A Texas cattle rancher this week stumbled upon nearly 5,500 marijuana plants with a street value of $2 million growing on land he had just leased from the U.S. Army Corps of Engineers.

Now if this were a movie, the story would go something like this:

The rancher, a cash-strapped but honest man with a pretty wife and an ailing child, collects the plants and—in a tragic choice that would lead to fatal consequences—makes a deal to sell them to his wacky and slightly shady old Army buddy to raise money to pay for his child's operation. But after the deal is made and the rancher gets the cash, everything goes south as the owners of the illegal growing operation (Note: Let's give them some sort of stereotypical border-themed organized crime syndicate name, like, say, "The Juarez Cartel." Yeah, that's a good one…), the cunning "Juarez Cartel," shoot and kill the Army buddy and kidnap the rancher's wife and ailing child, threatening to kill them if the rancher doesn't turn over the money. The now-angry rancher (Note: Chuck Norris is too damn old. Can Dolph Lundgren do a Texas accent? Can he at least fake a Southern accent?…) doesn't like being pushed around by drug thugs on his own land, so he leads them off into the hills to pick them off one by one in an ever-more-gory fashion. (Note: Sort of like "Crocodile Dundee II" except more blood, which reminds me - can Paul Hogan fake a Texas accent? This is clearly going straight to Hulu anyway so let's look into that…) But the two most dangerous members of the cartel—Alejandro and Pablo (Note: Just for shits and giggles let's make them brothers…)—are holding the rancher's pretty wife and ailing child in an old, abandoned house in the woods.
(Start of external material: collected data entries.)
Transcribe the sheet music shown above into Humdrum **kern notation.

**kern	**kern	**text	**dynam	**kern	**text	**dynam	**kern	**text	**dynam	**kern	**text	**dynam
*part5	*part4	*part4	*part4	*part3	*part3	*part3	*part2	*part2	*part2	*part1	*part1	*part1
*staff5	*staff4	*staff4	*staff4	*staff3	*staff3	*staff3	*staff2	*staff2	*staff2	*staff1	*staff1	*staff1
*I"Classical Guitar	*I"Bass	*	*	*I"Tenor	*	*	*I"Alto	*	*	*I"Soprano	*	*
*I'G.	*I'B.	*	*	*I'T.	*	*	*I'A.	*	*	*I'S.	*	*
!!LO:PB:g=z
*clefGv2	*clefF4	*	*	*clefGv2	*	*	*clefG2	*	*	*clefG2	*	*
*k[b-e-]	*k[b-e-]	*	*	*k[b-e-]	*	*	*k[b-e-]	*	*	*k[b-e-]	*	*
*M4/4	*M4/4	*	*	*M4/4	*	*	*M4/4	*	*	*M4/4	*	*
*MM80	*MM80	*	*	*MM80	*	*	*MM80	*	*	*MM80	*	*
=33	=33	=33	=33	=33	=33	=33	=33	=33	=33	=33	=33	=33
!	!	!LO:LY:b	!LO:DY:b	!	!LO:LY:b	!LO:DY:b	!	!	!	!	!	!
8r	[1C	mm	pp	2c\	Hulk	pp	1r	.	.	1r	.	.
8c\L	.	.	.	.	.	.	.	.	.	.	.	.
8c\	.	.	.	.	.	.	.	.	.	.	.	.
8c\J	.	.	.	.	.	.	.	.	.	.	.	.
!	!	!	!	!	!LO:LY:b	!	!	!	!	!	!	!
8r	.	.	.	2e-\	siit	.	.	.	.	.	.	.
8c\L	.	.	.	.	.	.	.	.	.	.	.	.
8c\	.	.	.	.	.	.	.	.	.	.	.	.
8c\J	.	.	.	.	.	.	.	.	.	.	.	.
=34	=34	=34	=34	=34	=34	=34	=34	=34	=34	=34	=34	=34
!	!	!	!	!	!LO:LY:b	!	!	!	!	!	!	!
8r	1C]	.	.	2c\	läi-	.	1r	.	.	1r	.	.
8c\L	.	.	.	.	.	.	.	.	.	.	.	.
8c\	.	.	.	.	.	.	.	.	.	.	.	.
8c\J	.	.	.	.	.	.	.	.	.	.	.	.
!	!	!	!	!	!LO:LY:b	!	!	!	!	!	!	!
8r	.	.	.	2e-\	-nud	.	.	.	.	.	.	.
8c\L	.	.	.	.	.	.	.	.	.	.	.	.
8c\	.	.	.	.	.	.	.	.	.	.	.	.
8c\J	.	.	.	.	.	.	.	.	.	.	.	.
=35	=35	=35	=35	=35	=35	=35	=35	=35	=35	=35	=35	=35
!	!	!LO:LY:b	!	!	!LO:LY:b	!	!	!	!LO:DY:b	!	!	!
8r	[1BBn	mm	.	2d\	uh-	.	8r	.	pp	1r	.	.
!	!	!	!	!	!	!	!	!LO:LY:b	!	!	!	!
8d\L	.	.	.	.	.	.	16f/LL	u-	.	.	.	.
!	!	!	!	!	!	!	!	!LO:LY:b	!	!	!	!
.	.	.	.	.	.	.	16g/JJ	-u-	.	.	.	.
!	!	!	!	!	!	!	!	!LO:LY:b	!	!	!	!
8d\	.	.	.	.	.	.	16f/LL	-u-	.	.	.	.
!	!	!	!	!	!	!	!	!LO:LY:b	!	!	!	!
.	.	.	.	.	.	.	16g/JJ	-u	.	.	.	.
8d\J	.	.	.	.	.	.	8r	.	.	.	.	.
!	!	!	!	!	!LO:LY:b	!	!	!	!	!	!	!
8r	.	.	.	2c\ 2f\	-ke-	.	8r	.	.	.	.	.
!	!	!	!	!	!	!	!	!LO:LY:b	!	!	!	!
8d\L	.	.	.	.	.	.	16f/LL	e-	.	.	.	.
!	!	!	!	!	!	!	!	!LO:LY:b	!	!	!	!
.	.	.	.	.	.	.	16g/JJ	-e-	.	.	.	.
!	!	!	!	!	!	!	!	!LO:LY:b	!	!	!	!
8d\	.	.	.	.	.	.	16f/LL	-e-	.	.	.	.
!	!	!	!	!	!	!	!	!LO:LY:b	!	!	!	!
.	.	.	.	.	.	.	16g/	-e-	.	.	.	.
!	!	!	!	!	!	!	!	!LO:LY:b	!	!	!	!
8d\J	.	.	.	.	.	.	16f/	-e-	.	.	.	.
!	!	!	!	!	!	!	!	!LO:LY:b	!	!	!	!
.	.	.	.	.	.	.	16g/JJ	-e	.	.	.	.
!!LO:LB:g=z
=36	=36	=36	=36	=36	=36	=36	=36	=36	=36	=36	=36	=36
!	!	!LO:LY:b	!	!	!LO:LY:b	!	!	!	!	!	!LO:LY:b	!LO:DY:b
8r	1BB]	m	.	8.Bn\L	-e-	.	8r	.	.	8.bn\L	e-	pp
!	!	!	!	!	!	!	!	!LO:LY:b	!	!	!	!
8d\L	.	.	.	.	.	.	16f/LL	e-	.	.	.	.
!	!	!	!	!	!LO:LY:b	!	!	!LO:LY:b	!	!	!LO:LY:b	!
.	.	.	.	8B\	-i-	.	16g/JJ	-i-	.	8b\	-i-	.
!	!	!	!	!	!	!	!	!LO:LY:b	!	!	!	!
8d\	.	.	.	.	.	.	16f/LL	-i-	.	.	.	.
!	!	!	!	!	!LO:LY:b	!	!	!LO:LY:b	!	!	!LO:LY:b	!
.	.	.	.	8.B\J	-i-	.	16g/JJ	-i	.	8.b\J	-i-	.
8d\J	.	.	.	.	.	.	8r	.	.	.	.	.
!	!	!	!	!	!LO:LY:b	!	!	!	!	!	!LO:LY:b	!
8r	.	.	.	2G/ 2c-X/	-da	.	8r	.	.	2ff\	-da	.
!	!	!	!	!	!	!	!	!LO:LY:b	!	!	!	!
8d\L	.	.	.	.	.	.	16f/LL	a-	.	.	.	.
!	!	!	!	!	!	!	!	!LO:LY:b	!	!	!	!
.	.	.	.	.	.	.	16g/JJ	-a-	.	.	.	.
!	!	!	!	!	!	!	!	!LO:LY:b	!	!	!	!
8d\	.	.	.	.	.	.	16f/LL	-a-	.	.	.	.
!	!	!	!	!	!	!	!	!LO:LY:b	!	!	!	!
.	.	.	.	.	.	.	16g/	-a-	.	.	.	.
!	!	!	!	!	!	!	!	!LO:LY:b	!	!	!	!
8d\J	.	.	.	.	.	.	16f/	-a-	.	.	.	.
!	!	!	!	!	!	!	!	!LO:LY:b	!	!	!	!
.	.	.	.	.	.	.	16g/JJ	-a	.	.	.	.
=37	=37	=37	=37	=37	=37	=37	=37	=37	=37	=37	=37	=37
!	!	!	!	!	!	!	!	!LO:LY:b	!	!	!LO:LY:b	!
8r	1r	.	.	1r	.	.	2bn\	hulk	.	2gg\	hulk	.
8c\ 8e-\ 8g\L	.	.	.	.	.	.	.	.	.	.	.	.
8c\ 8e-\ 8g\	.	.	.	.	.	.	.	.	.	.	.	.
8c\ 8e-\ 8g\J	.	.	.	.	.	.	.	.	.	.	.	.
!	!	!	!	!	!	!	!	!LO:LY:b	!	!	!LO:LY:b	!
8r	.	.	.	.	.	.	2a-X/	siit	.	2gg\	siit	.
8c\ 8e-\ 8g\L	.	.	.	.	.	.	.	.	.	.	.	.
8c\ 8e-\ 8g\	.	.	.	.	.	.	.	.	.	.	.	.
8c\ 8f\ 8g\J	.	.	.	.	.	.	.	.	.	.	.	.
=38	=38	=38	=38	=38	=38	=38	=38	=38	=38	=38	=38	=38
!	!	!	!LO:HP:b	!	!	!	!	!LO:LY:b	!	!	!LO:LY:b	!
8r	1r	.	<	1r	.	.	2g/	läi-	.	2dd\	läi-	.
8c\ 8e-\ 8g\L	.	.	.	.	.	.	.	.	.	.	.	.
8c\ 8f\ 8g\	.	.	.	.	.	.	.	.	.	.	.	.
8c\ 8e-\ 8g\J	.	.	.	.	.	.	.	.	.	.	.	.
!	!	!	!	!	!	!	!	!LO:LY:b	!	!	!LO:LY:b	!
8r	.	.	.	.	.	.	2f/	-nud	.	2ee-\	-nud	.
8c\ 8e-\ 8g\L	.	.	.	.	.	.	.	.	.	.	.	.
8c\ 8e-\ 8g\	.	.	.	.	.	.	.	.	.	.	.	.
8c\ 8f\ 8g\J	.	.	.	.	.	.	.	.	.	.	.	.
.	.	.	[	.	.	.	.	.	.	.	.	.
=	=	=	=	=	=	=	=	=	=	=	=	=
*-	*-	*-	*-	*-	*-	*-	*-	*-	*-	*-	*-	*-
In a series of deus ex machina events, the rancher kills the Juarez brothers and rescues his wife and child but only after sacrificing himself in a fiery explosion. (Note: The rancher has to die, because the moral of all drug-related action melodramas is the wages of sin are death…) Flash forward a year to a scenic graveyard at sunset, where the rancher's pretty wife is shown placing a yellow rose (Note: That's the kind they have in Texas, right?) on her husband's headstone while the rancher's formerly ailing son—now healthy because the rancher managed to put the cash in a safe place before he blew himself and the bad guys up—stands by her side, and the audience can leave the theater confident that he will grow up to be a good, strong American like his tragic father. The camera pulls back to show the setting sun over the hills while the music swells. The end.

But, as the old song goes, this ain't the movies so the rancher just called the cops instead.

In other news, cannabis products are still safe, legal, plentiful, delicious and generating huge amounts of tax revenue in Colorado.